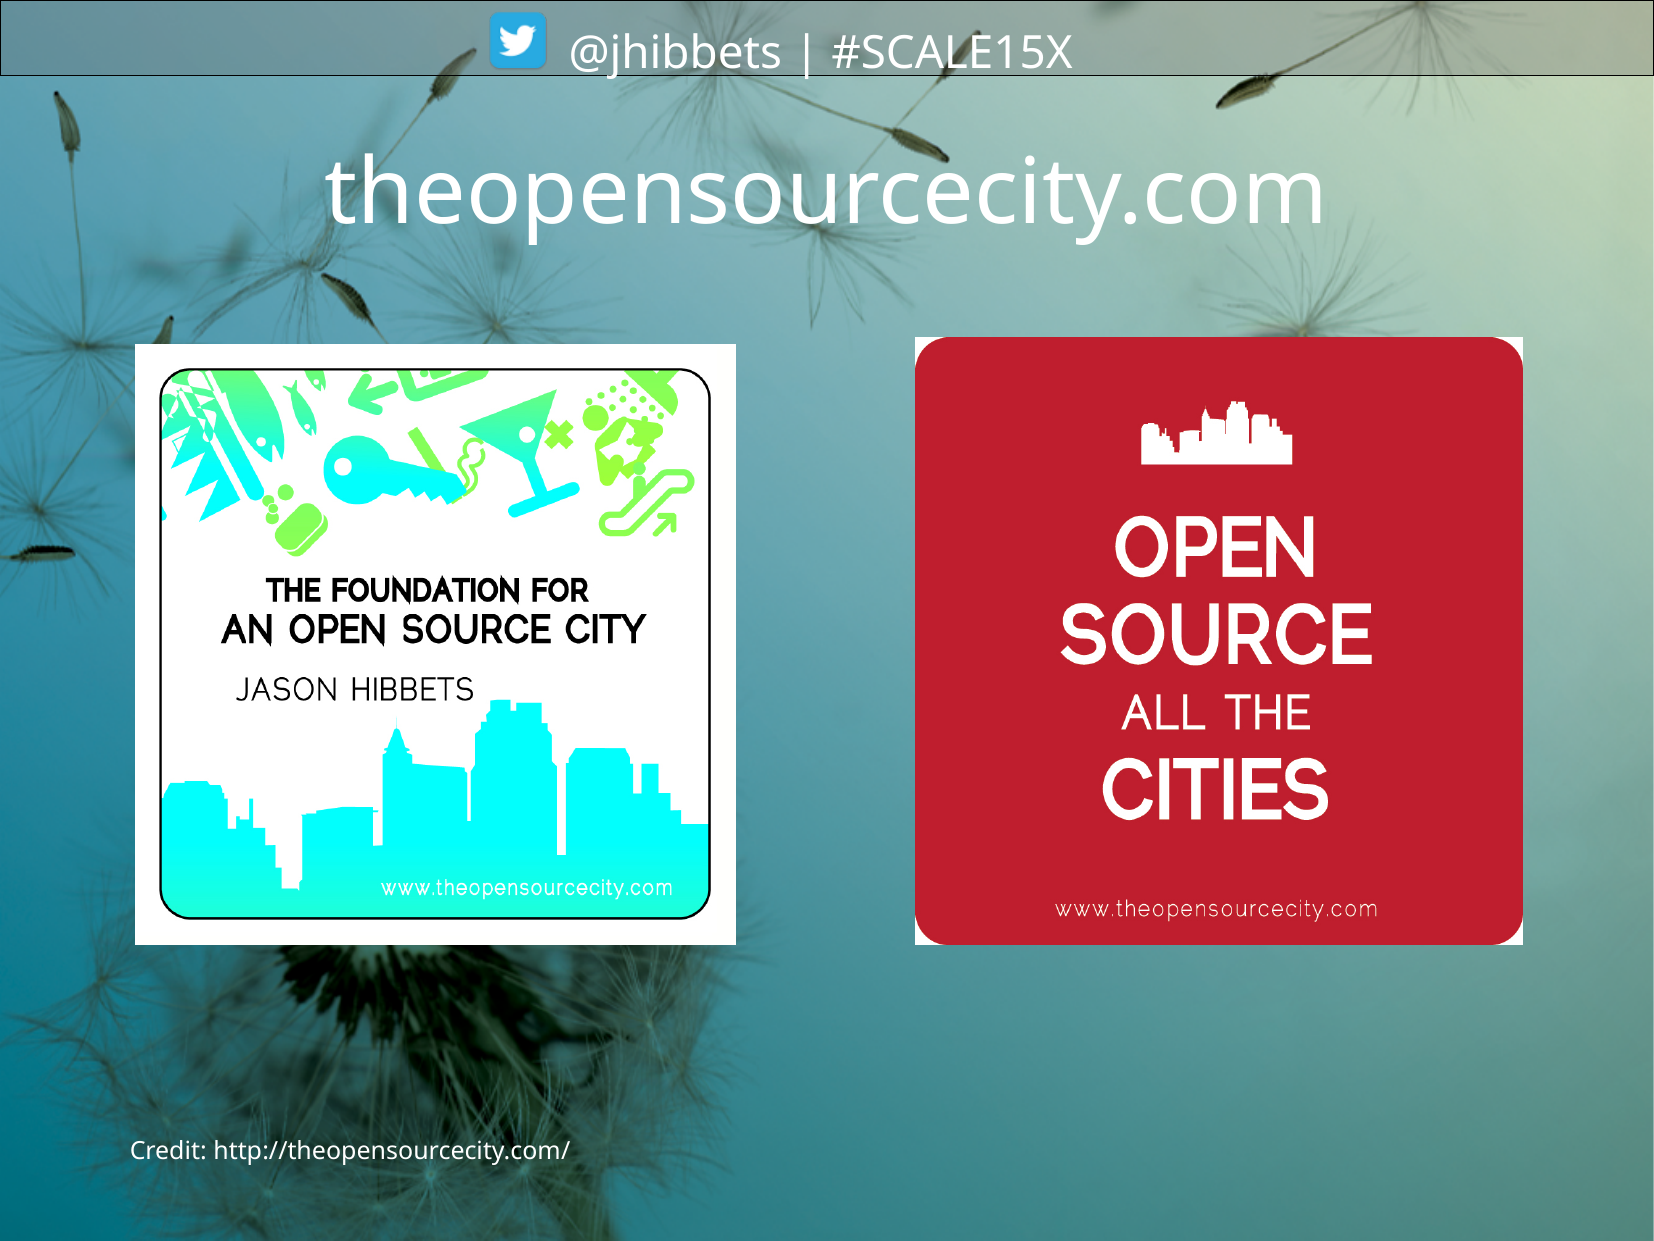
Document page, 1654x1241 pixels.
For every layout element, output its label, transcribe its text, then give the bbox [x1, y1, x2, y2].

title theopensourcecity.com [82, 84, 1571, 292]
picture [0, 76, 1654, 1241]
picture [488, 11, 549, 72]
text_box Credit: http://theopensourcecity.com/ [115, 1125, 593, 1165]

================

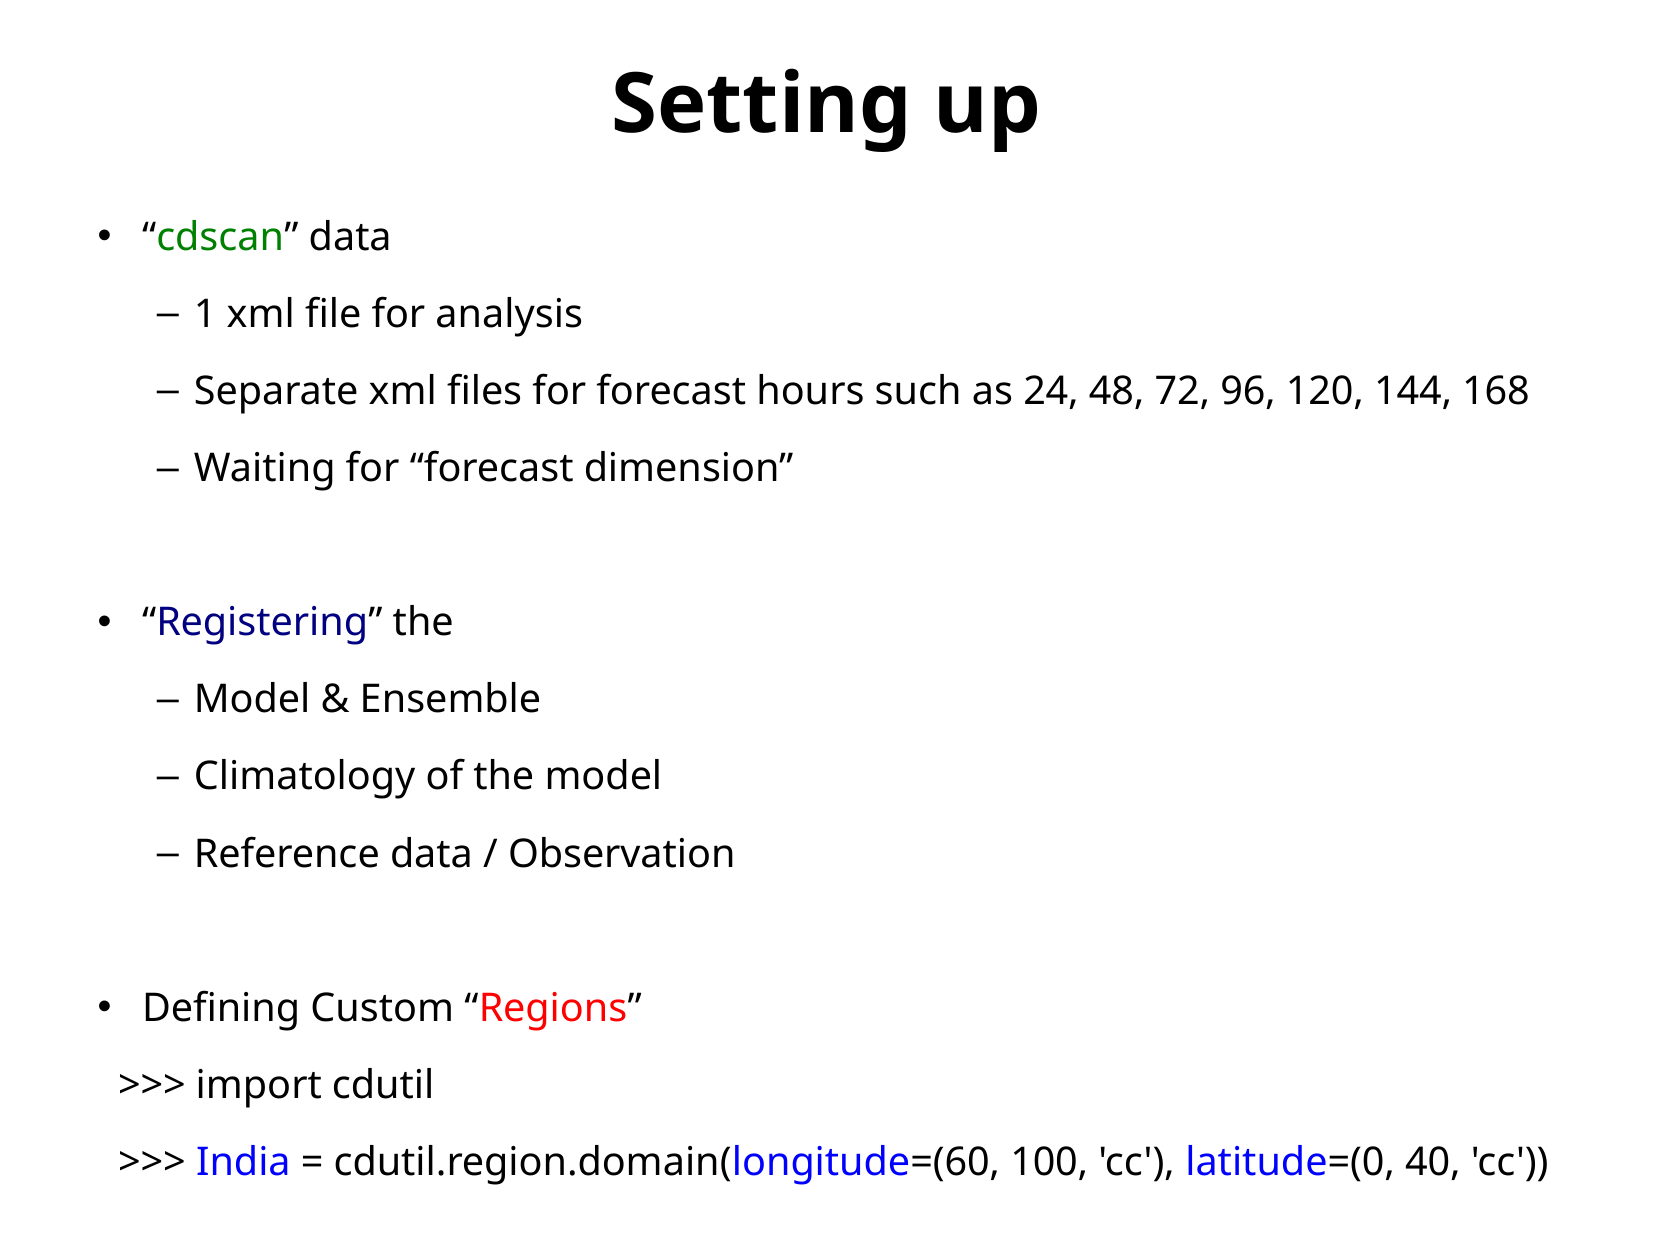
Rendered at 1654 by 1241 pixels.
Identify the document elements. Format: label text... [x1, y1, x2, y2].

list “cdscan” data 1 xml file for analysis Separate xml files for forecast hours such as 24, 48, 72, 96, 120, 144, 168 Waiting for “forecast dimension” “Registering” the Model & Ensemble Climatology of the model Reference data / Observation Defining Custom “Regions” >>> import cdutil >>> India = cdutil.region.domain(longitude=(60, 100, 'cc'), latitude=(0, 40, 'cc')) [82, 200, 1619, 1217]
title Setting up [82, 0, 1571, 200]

================

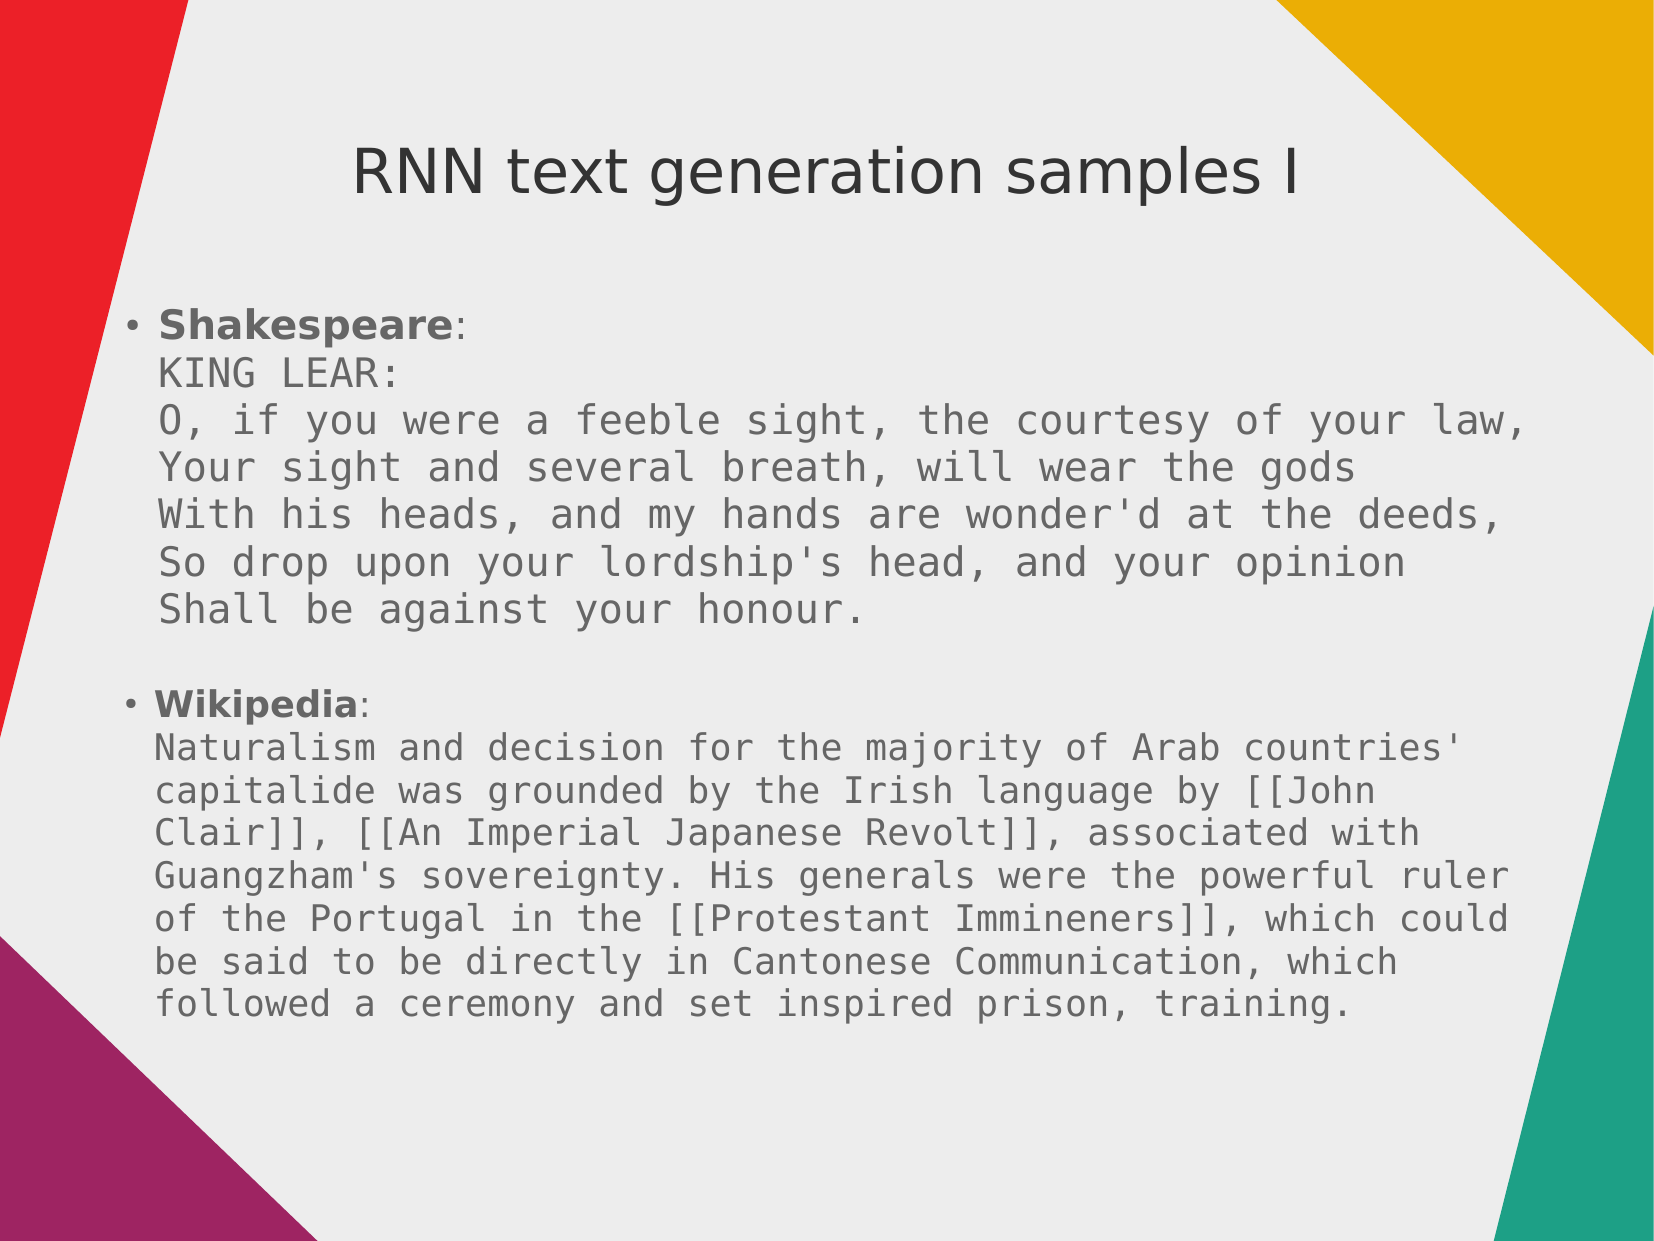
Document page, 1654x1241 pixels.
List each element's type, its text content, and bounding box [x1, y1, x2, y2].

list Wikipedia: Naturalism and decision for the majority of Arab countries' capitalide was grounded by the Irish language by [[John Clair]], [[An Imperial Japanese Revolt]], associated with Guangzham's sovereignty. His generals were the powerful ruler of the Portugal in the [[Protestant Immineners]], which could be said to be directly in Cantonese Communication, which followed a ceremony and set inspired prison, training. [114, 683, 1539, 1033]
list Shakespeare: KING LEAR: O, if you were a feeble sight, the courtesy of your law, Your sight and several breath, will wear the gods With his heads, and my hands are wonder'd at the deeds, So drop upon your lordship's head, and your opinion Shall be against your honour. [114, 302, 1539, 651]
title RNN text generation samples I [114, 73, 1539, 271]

================

* _DO THIS_: Return the listing lines beginning at the line that contains "Rendered at 1654 by 1241 pixels." and ending after the line that contains "Identify the document", reproducing them without any change.

* _FULL ANSWER_:
Rendered at 1654 by 1241 pixels.
Identify the document elements. Format: label text... [x1, y1, x2, y2].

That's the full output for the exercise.